* Information provided *

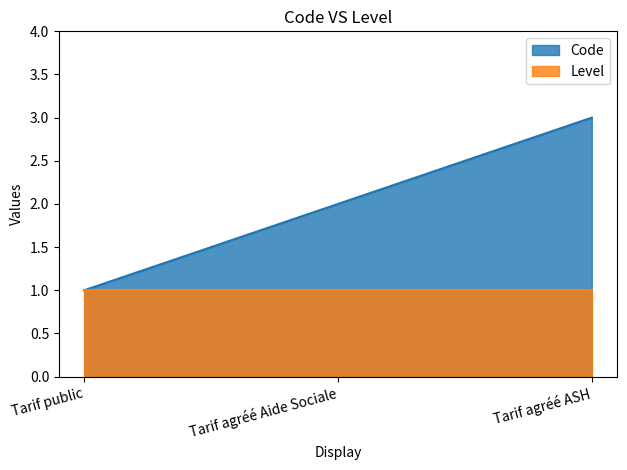

Between Tarif public and Tarif agréé ASH, which is larger?

Tarif agréé ASH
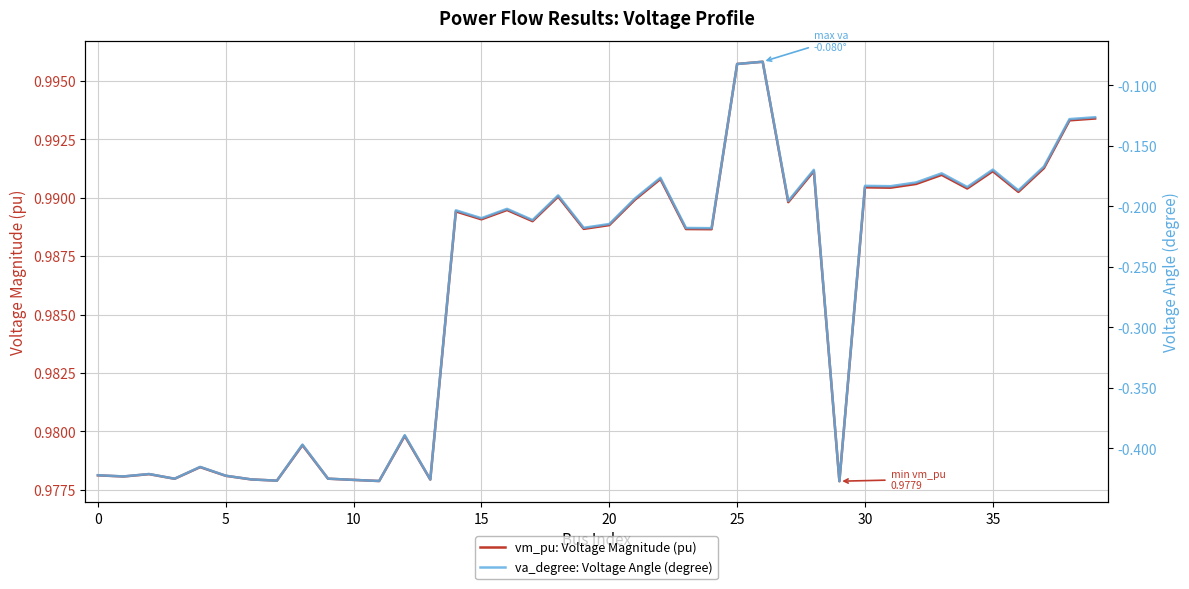

How many interior local valleys does the va_degree: Voltage Angle (degree) series have?

14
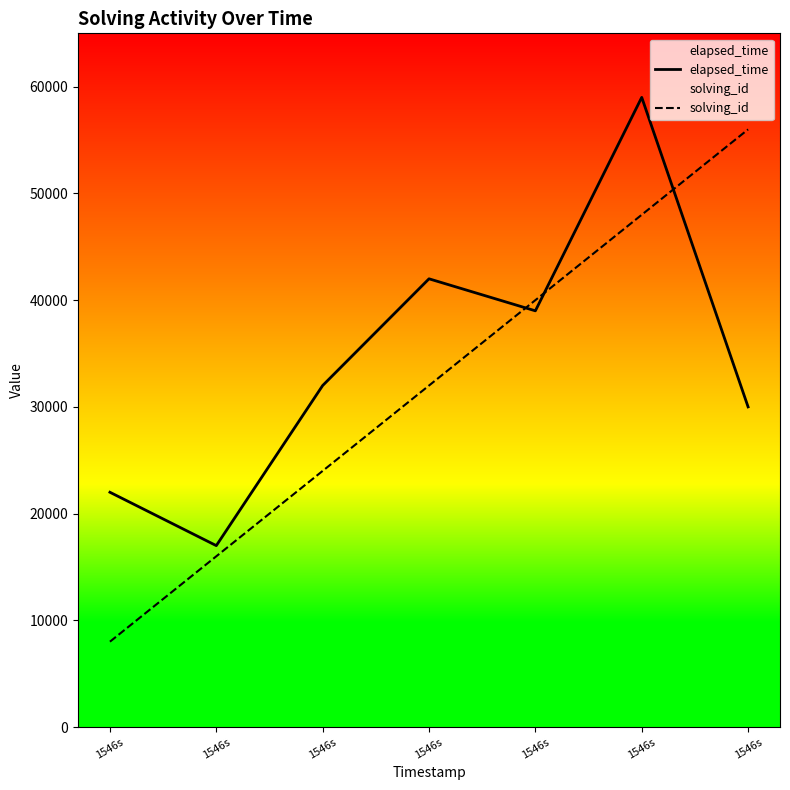

List the labels in order of elapsed_time value, smallest first.

1546s, 1546s, 1546s, 1546s, 1546s, 1546s, 1546s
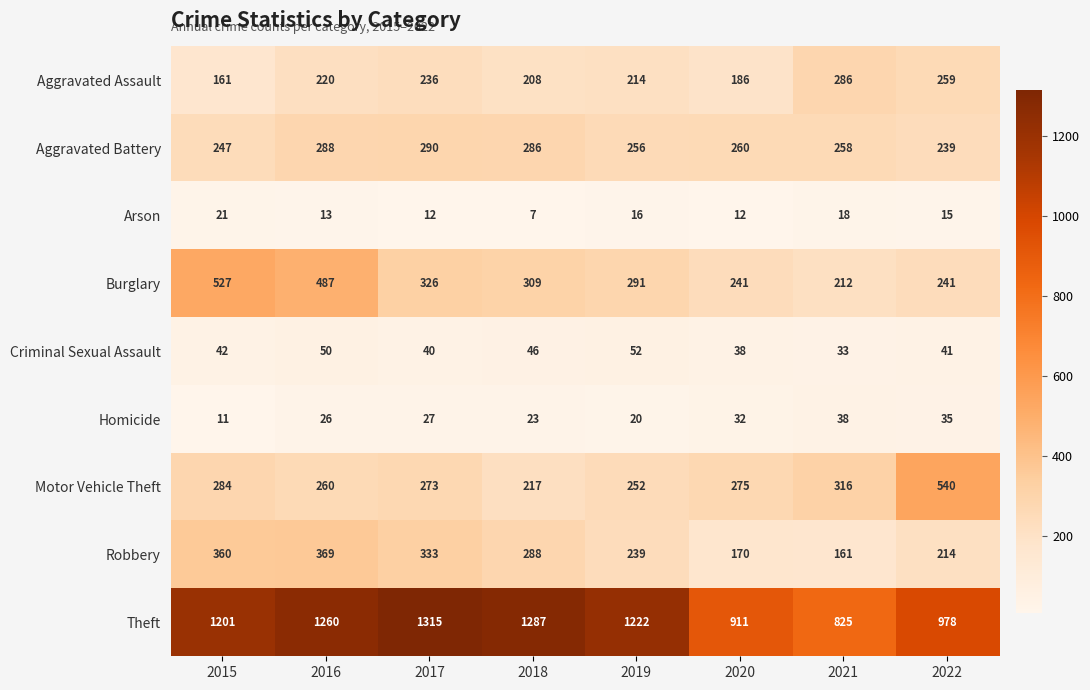

What is the difference between the highest and lowest values at 2021?

807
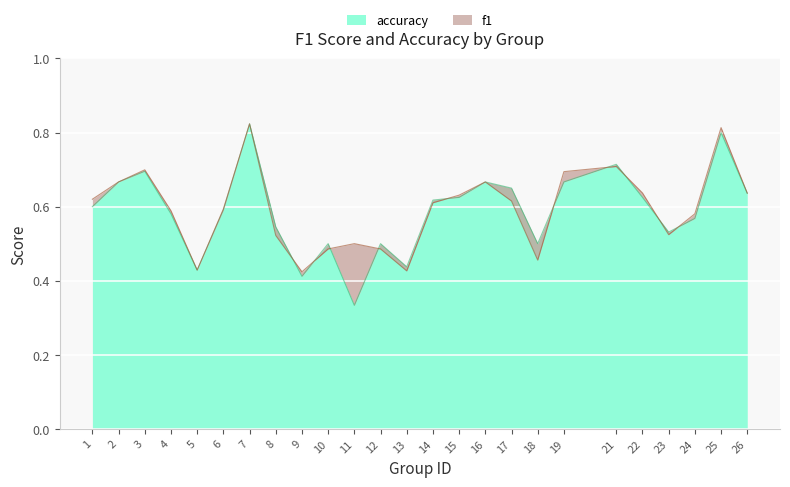

What are all the series names shown in the legend?

f1, accuracy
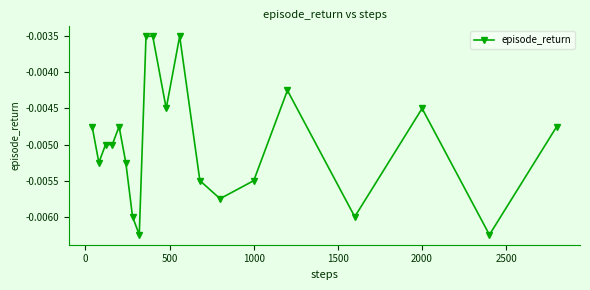

True or false: the data has more than 0 interior local peaks.

True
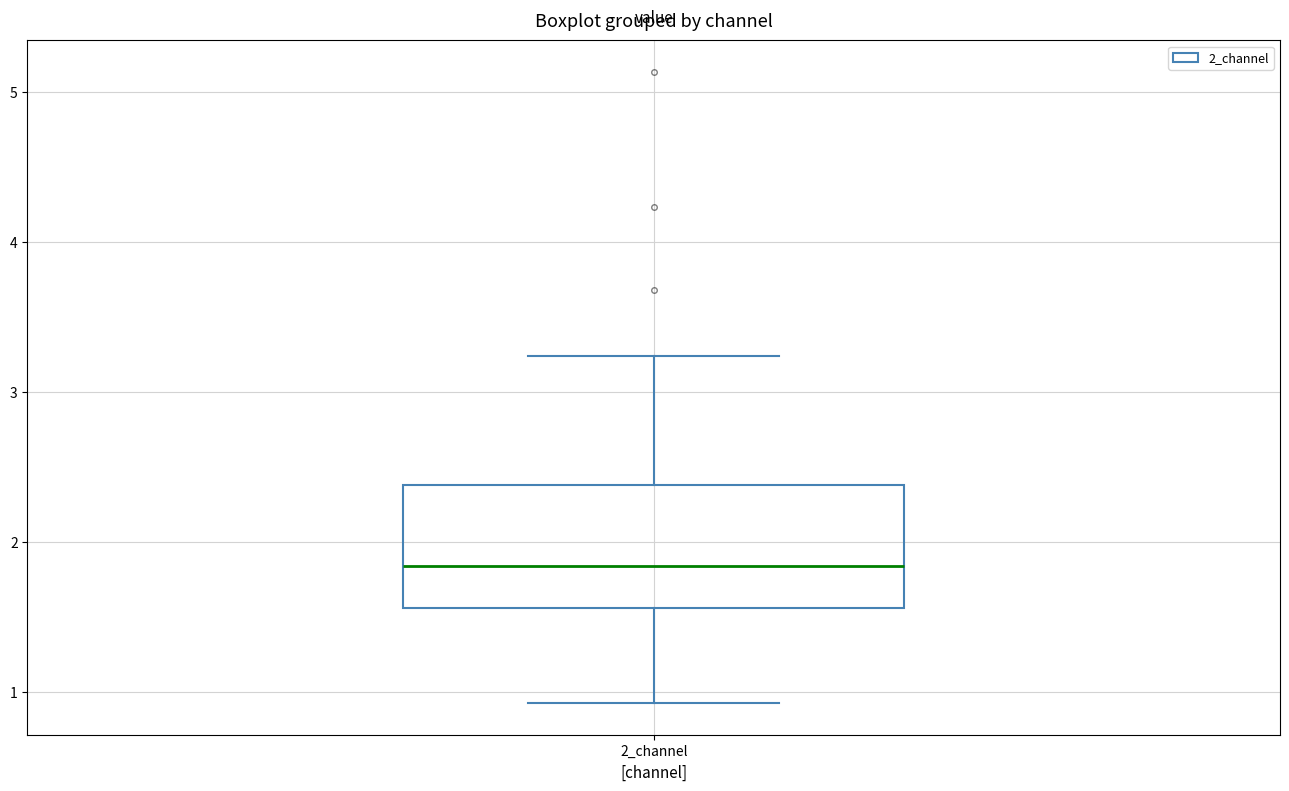

Read this box plot against the y-axis: the position of the median line, the range covered by the box, and the ends of both whiskers. The values are not printed on the chart, so give them approximately, as read against the axis.

median 1.8, box 1.6 to 2.4, whiskers 0.9 to 3.2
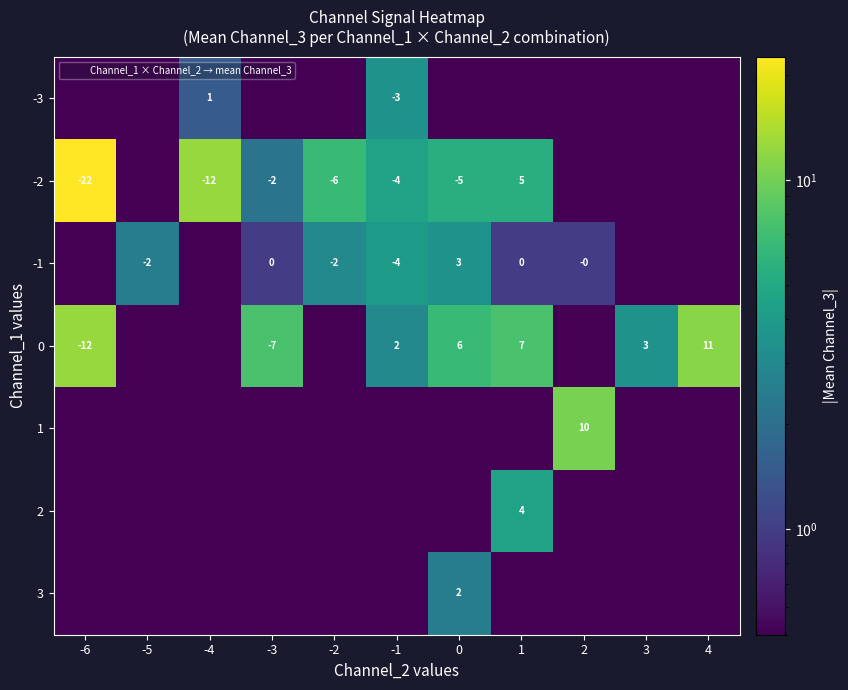

The -1 series shows 1.6 at -1. True or false?

False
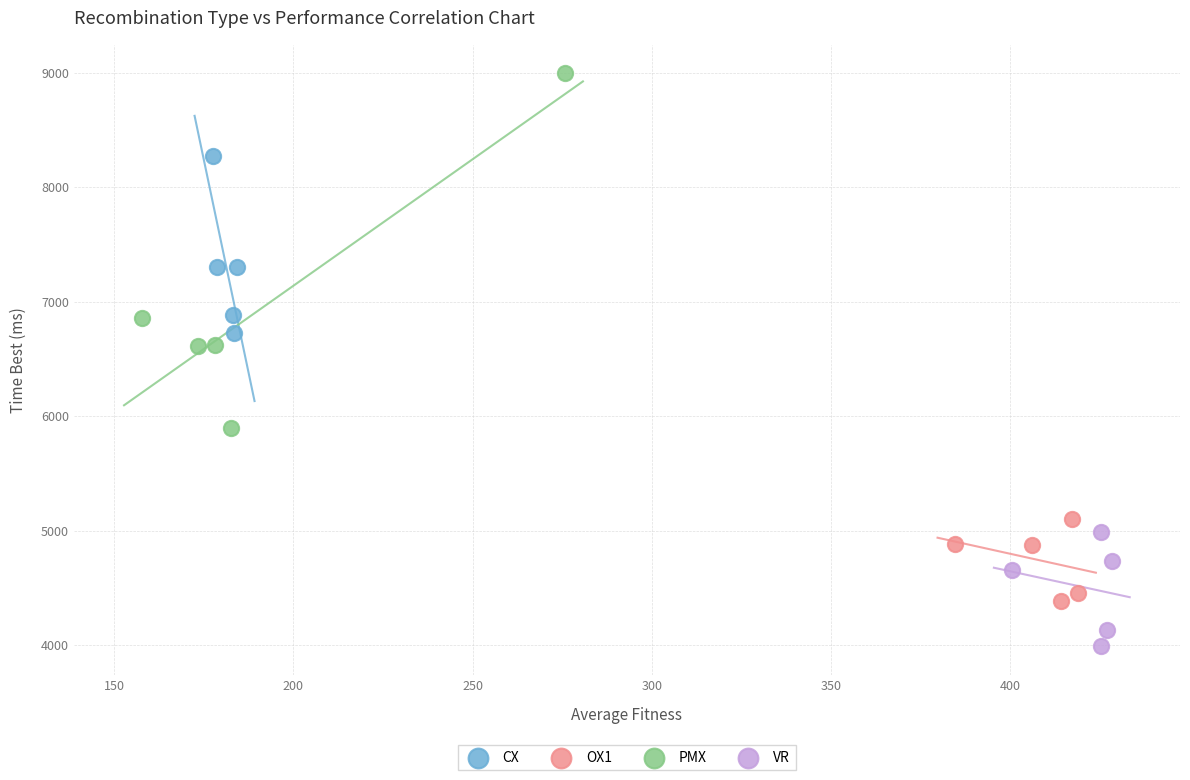

Which series has the largest Y range (max minus min)?

PMX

* Exercise *
Reproduce the listing above word for word, with every line in its original order, but leave out the pictures.

* Result below *
Between Tarif public and Tarif agréé ASH, which is larger?

Tarif agréé ASH

How many interior local valleys does the va_degree: Voltage Angle (degree) series have?

14

List the labels in order of elapsed_time value, smallest first.

1546s, 1546s, 1546s, 1546s, 1546s, 1546s, 1546s

What is the difference between the highest and lowest values at 2021?

807

What are all the series names shown in the legend?

f1, accuracy

True or false: the data has more than 0 interior local peaks.

True

Read this box plot against the y-axis: the position of the median line, the range covered by the box, and the ends of both whiskers. The values are not printed on the chart, so give them approximately, as read against the axis.

median 1.8, box 1.6 to 2.4, whiskers 0.9 to 3.2

The -1 series shows 1.6 at -1. True or false?

False

Which series has the largest Y range (max minus min)?

PMX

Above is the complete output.